Knowledge: On how the internet shapes our mind

Wonderful article on the the potential "re-wiring" of the brain that is occurring due to internet use, from distractions to faster availability of information by Nicholas Carr for the Atlantic.




A few beautiful quotes:

I come from a tradition of Western culture, in which the ideal (my ideal) was the complex, dense and “cathedral-like” structure of the highly educated and articulate personality—a man or woman who carried inside themselves a personally constructed and unique version of the entire heritage of the West. [But now] I see within us all (myself included) the replacement of complex inner density with a new kind of self—evolving under the pressure of information overload and the technology of the “instantly available.”
    - Richard Foreman

"The last thing these companies want is to encourage leisurely reading or slow, concentrated thought. It’s in their economic interest to drive us to distraction."

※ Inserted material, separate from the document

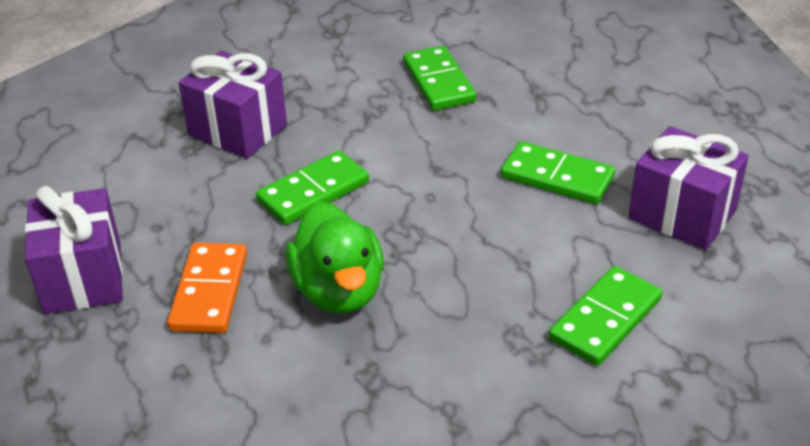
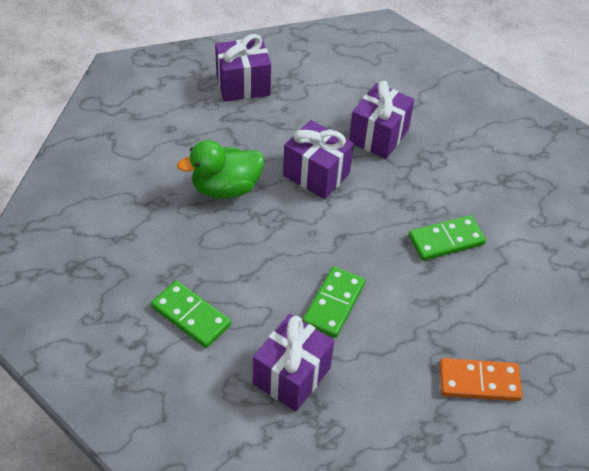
camera: 85 degrees right, 10 degrees up
orange domino [167,243,247,333] -> orange domino moved to [439,358,523,401]
green domino [256,151,369,225] -> purple gift [283,120,354,199]

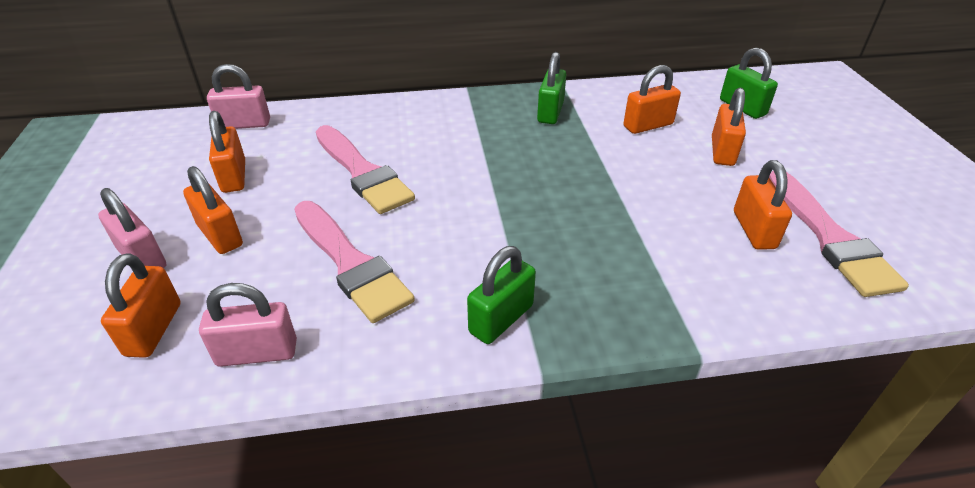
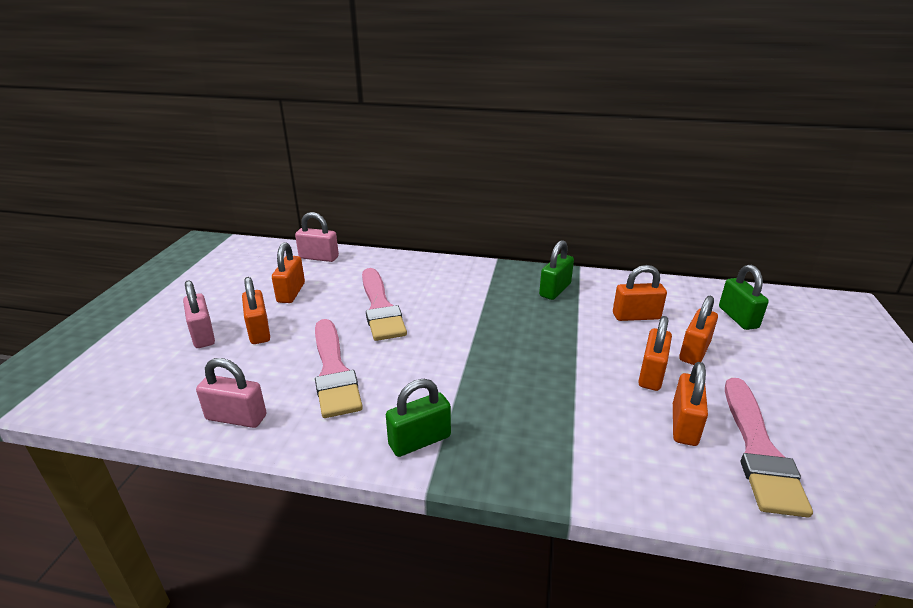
camera: 20 degrees right, 10 degrees down
orange padlock [101,253,181,358] -> orange padlock moved to [638,316,672,391]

“We are not only what we read,” says Maryanne Wolf, a developmental psychologist at Tufts University and the author of Proust and the Squid: The Story and Science of the Reading Brain. “We are how we read.” Wolf worries that the style of reading promoted by the Net, a style that puts “efficiency” and “immediacy” above all else, may be weakening our capacity for the kind of deep reading that emerged when an earlier technology, the printing press, made long and complex works of prose commonplace. When we read online, she says, we tend to become “mere decoders of information.”